Mostly visual art. I’m currently obsessed with Candice Breitz’s “Love Story”, a multi-channel installation with Alec Baldwin and Julianne Moore performing a script based on interviews Breitz did with six refugees from Syria, Angola, India, Venezuela, Somalia, and the DR Congo. It uses Hollywood stars to expertly dismantle the Hollywood star system and the white savior myth.
15 - What other writers or writings are important for your work, or simply your life outside of your work?
C.D. Wright, Cornelius Eady, Kimiko Hahn, off the top of my head, to name some of my “elders” that continue to influence me.
16 - What would you like to do that you haven't yet done?
I’d like to live on a canal boat (narrowboat).
17 - If you could pick any other occupation to attempt, what would it be? Or, alternately, what do you think you would have ended up doing had you not been a writer?
I had a very brief taste of working as a political consultant, and I might like to pursue that career at some point – I like the strategizing and the details (some might say minutiae) of the game, and of course the stakes feel very high right now.

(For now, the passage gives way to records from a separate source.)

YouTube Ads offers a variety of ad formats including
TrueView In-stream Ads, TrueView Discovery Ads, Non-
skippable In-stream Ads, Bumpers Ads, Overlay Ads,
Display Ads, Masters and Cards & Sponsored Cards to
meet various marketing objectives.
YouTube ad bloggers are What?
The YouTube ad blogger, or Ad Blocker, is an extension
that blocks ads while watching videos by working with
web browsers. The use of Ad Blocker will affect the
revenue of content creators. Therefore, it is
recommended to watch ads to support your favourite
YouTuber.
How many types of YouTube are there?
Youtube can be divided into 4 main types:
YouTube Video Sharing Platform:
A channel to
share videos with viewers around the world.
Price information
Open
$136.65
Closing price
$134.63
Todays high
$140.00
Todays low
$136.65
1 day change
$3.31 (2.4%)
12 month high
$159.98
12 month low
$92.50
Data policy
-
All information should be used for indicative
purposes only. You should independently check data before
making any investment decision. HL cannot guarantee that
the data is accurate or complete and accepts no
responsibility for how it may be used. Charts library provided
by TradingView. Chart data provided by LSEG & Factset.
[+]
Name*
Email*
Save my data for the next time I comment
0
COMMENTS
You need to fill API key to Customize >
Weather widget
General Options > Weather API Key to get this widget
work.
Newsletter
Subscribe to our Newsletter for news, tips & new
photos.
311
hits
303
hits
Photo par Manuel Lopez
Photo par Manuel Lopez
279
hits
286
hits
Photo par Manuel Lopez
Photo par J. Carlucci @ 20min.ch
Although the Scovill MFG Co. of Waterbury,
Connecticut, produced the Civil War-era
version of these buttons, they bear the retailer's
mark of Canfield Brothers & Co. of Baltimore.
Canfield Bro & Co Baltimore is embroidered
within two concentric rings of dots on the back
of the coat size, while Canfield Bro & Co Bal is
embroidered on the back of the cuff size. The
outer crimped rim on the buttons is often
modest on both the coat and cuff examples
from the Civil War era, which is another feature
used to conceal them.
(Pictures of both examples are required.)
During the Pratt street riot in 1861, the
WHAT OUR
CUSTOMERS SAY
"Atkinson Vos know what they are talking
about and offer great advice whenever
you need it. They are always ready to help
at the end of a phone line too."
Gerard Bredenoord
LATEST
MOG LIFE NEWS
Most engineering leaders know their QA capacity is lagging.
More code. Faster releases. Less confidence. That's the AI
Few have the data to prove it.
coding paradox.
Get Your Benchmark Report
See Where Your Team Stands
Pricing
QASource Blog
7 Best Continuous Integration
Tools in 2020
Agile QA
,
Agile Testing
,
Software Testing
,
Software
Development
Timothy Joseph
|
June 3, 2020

I also just learned about the foreign service exam; I did reasonably well on a practice test, and that seems like it would have been a better way of spending my 20s/30s.
18 - What made you write, as opposed to doing something else?
Perhaps that I’m a slow thinker, and appreciate the length of time that one can take between books – no editor or publisher will ever be pounding the table, demanding my next book of poetry. Not producing on deadline seems very rare to me, and precious. (I realize this contradicts the career choices I listed above.)
19 - What was the last great book you read? What was the last great film?
This isn’t exactly right, but the two films that spring to mind from last summer, when I had some time to watch films for leisure, were Jane Gillooly’s Suitcase of Love and Shame and Deborah Stratman’s In Order Not To Be Here. As for the last book, Anna Tsing’s The Mushroom at the End of the World: On the Possibility of Life in Capitalist Ruins.
20 - What are you currently working on?
A paper about how we feel infrastructure for a few upcoming conferences and workshops. Also, learning to be less impatient.